**Page extract:**
***

MGM Graduate Student (2013)
0047 CARL, DUMC 3053
Durham, N.C. 27710
Research Interests: Host-virus interactions, Innate Immunity
I was born and raised in Paterson, New Jersey, and left the lovely Garden State to pursue my BS in Molecular and Cellular Biology at Johns Hopkins University. While an undergraduate, I studied the roles of microRNAs in progression to inflammatory bowel disease-related cancer in the lab of Dr. Stephen Meltzer. I earned my MS in Biotechnology/Biodefense at Johns Hopkins University and during this time, I was a research technician in the lab of Dr. Valeria Culotta. In the Culotta lab, I worked on identifying targets of manganese toxicity using metabolomics in Saccharomyces cerevisiae and also worked on characterizing superoxide dismutase activity in the Lyme disease pathogen, Borrelia burgdorferi.
Here at Duke, I joined Dr. Stacy Horner’s laboratory, where I am studying the mechanisms by which hepatitis C virus evades and regulates the host innate immune response during early times of infection. To address this, we are designing stable CRISPR knockout cell lines of innate immunity genes and cytosolic viral sensors.
When not in lab, I love reading, watching Netflix, rooting for the Yankees and Jets, and hope to head out to a Durham Bulls game in the spring.

***

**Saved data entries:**
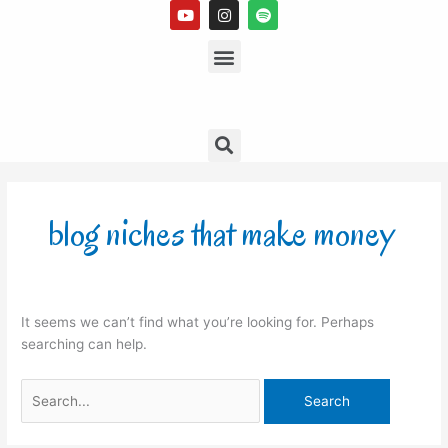
Y
I
S
Skip
o
n
p
to
u
s
Menu
o
t
t
t
content
u
a
i
b
g
f
e
r
y
a
m
Search
Search
for:
blog niches that make money
It seems we can’t find what you’re looking for. Perhaps
searching can help.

***

**Tasks to perform:**
[1] Transcribe everything in the student profile from "MGM Graduate Student" down to "pathogen, Borrelia burgdorferi.".
[2] According to the student profile, whose laboratory did the student join at Duke?
These entries are separate material, apart from the student profile.

**Replies:**
[1]
MGM Graduate Student (2013)
0047 CARL, DUMC 3053
Durham, N.C. 27710
Research Interests: Host-virus interactions, Innate Immunity
I was born and raised in Paterson, New Jersey, and left the lovely Garden State to pursue my BS in Molecular and Cellular Biology at Johns Hopkins University. While an undergraduate, I studied the roles of microRNAs in progression to inflammatory bowel disease-related cancer in the lab of Dr. Stephen Meltzer. I earned my MS in Biotechnology/Biodefense at Johns Hopkins University and during this time, I was a research technician in the lab of Dr. Valeria Culotta. In the Culotta lab, I worked on identifying targets of manganese toxicity using metabolomics in Saccharomyces cerevisiae and also worked on characterizing superoxide dismutase activity in the Lyme disease pathogen, Borrelia burgdorferi.

[2] Dr. Stacy Horner's laboratory.